Неожиданно для самой себя усмехнулась. Никогда не верила в муть, что мысли материальны, но вот, пожалуйста, всё сбылось. Думала, что папа мертв, и его нет. Планировала забеременеть от Марата — и снова сбылось. Изначально уверена была, что растить ребенка стану одна — и снова в яблочко.
Может, завести соцсеть, и организовывать марафоны исполнения желаний? Отличный бизнес, слышала. Миллионы можно заработать.
«Алика, просто ответь мне. Знаю, что ты не хочешь разговаривать, но если будешь молчать, я сейчас же к тебе приеду» — пришла угроза.
Оставь меня в покое, Соколовский!
«Чувствую себя хорошо. Не тошнит» — коротко ответила ему.
«Выбери врача, вместе сходим. Хочу убедиться, что с тобой и ребенком все хорошо. Кстати, я проверил движение денег по карте. Не экономь. Это и твои деньги»
Сначала хотела ответить Марату, чтобы он не исполнил свою угрозу, и не явился ко мне домой, но в последнем месседже не было вопросительных знаков. Значит, и отвечать не на что.
Вышла из такси. Настроение немного поднялось, благодаря тому что с малышом всё хорошо. Немного виноватой себя из-за этого настроения чувствую. Папа мертв, а я тут радоваться пытаюсь.
— Не думать об этом. Не думать, — дала себе установку, и принялась раскладывать лекарства — блистеры отдельно, инструкции отдельно. Именно так я привыкла хранить таблетки.
Проверила холодильник, и сверилась со списком от диетолога. Он увеличил мою норму на пятьсот килокалорий, вписав необходимые продукты. Их я и заказала доставкой. Курьер приедет через тридцать минут. Отлично, пока займусь курсами.
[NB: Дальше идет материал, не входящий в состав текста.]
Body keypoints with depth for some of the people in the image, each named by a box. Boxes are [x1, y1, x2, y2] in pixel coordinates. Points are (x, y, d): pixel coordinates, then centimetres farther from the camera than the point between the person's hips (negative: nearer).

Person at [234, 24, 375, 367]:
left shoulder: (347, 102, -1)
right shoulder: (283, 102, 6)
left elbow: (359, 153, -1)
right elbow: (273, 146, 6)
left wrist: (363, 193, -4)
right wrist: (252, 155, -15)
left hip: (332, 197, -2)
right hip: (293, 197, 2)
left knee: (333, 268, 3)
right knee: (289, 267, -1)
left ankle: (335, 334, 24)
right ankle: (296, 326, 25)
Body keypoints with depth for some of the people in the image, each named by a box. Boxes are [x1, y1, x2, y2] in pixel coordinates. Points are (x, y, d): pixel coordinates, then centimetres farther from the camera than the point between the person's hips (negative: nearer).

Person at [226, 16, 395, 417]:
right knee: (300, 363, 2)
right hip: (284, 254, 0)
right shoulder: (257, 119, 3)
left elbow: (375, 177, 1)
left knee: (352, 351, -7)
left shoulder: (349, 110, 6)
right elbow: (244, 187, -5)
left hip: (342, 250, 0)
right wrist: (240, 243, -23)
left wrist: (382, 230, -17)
Включила ноутбук, вошла в личный кабинет, и только включила видеоролик с уроком, как в дверь позвонили.
Неужели курьер так рано?
Или… Марат?
Прижав руку к сердцу, подошла к двери, и взглянула в глазок.
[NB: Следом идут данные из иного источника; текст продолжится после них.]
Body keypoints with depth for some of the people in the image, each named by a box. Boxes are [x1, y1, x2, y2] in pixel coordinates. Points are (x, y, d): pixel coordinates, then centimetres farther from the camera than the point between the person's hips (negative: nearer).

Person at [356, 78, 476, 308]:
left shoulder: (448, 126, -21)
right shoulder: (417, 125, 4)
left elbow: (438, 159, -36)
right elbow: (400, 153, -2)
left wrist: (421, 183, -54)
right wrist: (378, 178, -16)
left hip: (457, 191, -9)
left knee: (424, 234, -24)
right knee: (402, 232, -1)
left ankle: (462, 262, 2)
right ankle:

Соколовский. Да. Но не Марат.
Егор. На коляске, без сопровождения. Пандусов у нас в подъезде нет. Не понимаю, как он забрался даже на наше крыльцо. И… не понимаю, впускать его, или трусливо спрятаться.
Я не хочу снова нервничать. Сама я бы выдержала, но сейчас я обязана беречь ребенка.
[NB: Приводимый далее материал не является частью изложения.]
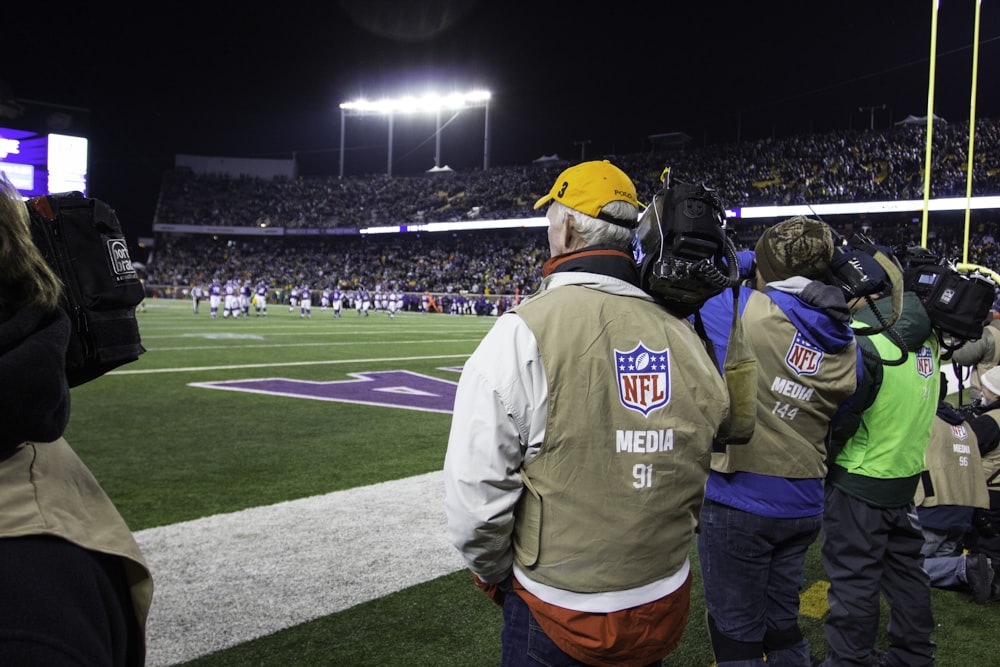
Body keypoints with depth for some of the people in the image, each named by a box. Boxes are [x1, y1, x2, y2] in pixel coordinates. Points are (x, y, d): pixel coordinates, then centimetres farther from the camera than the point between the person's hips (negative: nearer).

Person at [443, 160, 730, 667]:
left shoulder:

Впустить? Сделать вид, что никого нет дома?
Егор протянул длинную узкую трость вверх, и снова нажал на звонок.
И я открыла ему.
— Эмммм… привет, — пробормотала, вглядываясь в его лицо.
Оно спокойное. А в глазах жалость.
Дьявол!
Ни от кого из Соколовских я не собираюсь принимать соболезнований! Даже от Егора!
— Привет. Впустишь?
— Ты один?
— Рус внизу. Из него я выбил твой адрес.
— Зачем? — я посторонилась, пропуская мужчину.
— Прости, коляска не самая чистая. После меня придется протереть пол.
— Ничего. Так… зачем ты здесь?
— Угостишь чем-нибудь? — снова ушел Егор от темы, жутко напомнив мне этим Марата.
Тот тоже редко отвечал на не интересующие его вопросы.
— Кофе только растворимый. Есть фруктовый чай. И какао. Несквик.
— А налей какао, — обаятельно улыбнулся Егор. — Лет с тринадцати не пил.
Пф-ф-ф-ф… ну ладно. Под не давящую на меня тишину, подогрела молоко, разбавила его водой, и размешала Егору какао.
— Спасибо, — принял он чашку.
— Не за что. Итак?
— Как ты?
— Я?
— Да, Алика. Как ты? Я не знаю, что произошло, но догадываюсь, что ничего хорошего. Руслан мрачный, Марат как собака бешеная. Ты съехала. Наташа из-за этого рвет и мечет. Она звонила, но…
— Но я не брала трубку, — перебила я. — Пока не готова, извинись, пожалуйста, перед своей тетей.
— Ты не готова с ней общаться, — кивнул Егор. — И мне не особо обрадовалась. Я сделал из этого выводы.
— Возможно, твои выводы ошибочные?
— Вряд ли. Дело в твоем отце?
Я опустила глаза.
— Ясно. Он хоть жив?
— Поговори об этом с Маратом, — просипела в ответ и, чтобы спрятаться от внимательного взгляда, поднялась, и принялась делать какао и себе.
— Понял. Значит, нет. Как ты справляешься, Алика?
— Ты приехал посочувствовать? Не стоит. Только не ты! Или… или ты приехал просить вернуться к Марату?
— Нет, — твердо ответил Егор. — Я предпочитаю не вмешиваться в чужую жизнь. Видишь ли, для любого инвалида это болезненная тема — неприкосновенность. В определенный момент времени все близкие решают, что у такого как я нет ничего личного. Даже самые любящие люди так себя ведут. Потому я не буду тебя просить вернуться к моему брату, хотя вижу, как ему херово. А сочувствие мое ты вряд ли оценишь. Но оно есть.